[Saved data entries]
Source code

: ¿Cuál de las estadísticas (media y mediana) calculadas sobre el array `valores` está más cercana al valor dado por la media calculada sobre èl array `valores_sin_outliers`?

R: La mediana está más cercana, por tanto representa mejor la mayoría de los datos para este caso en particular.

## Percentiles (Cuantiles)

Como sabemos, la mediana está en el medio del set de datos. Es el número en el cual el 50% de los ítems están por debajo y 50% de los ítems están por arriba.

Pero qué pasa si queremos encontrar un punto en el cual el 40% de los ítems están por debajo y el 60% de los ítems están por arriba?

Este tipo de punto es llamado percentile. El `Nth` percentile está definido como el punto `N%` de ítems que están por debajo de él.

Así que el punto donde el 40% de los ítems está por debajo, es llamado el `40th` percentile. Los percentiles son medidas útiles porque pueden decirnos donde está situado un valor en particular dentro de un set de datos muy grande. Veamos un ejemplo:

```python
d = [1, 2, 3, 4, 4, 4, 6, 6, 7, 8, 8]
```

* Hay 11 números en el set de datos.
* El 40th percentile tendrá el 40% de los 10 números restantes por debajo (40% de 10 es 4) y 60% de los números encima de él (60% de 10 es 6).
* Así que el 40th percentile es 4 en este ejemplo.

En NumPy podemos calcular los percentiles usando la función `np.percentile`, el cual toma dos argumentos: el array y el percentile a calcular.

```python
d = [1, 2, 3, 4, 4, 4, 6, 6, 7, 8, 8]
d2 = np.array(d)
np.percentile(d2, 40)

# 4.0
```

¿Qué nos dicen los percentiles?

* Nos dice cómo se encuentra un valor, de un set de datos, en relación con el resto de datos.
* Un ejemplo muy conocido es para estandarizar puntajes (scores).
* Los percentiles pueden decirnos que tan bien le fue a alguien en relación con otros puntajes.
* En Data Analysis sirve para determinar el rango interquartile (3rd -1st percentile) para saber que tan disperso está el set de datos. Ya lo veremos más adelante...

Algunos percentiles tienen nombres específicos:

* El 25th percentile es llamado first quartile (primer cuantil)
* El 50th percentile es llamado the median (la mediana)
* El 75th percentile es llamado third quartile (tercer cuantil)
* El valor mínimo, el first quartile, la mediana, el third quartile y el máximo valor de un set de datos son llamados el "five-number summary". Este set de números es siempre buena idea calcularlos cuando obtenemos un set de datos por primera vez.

...

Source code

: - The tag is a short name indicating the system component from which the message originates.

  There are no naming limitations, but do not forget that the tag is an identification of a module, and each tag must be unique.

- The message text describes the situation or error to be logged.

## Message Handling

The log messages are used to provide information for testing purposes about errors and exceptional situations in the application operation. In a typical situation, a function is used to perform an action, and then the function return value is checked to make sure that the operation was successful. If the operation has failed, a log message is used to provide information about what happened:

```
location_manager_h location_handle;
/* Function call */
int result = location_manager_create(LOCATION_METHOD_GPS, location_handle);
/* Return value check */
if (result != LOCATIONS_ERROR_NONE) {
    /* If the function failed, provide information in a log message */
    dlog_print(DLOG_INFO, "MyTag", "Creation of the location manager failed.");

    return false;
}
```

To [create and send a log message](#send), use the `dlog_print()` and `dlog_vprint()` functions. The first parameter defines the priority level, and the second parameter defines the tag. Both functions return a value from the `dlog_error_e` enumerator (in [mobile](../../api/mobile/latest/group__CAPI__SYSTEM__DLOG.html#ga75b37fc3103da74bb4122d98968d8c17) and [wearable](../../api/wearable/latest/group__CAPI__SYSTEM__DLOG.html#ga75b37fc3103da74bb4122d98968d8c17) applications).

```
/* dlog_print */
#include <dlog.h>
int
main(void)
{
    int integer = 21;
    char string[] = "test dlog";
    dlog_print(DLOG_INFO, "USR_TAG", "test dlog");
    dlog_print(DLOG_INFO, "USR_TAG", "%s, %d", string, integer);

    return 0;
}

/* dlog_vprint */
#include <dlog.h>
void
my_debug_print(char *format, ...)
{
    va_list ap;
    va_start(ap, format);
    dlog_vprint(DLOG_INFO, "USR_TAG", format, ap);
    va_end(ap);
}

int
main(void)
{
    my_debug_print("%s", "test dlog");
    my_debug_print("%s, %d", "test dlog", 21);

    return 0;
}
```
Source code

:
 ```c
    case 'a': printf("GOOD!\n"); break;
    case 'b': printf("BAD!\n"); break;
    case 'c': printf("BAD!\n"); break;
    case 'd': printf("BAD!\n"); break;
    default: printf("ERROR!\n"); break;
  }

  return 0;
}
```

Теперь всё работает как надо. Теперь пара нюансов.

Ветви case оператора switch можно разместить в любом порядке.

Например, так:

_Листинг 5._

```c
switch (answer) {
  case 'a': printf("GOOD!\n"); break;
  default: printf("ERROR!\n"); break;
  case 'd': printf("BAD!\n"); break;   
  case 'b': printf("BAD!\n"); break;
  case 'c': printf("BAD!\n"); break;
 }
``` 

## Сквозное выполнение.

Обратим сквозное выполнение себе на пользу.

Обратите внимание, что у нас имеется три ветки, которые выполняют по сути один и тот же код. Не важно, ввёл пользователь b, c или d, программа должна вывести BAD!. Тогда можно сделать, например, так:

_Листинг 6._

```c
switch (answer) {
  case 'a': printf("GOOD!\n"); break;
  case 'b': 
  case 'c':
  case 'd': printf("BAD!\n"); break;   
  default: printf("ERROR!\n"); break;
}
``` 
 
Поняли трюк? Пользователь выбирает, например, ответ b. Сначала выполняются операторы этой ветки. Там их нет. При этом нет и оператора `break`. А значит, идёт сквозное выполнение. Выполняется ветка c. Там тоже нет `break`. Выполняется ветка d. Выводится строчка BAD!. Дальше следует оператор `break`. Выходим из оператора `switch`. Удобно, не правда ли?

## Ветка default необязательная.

Exercise details: All that should be written out is the stretch of lines above between the one holding "de 10 es 6)." and the one holding "dicen los percentiles?", inclusive, exactly as given.

Response below:
* El 40th percentile tendrá el 40% de los 10 números restantes por debajo (40% de 10 es 4) y 60% de los números encima de él (60% de 10 es 6).
* Así que el 40th percentile es 4 en este ejemplo.

En NumPy podemos calcular los percentiles usando la función `np.percentile`, el cual toma dos argumentos: el array y el percentile a calcular.

```python
d = [1, 2, 3, 4, 4, 4, 6, 6, 7, 8, 8]
d2 = np.array(d)
np.percentile(d2, 40)

# 4.0
```

¿Qué nos dicen los percentiles?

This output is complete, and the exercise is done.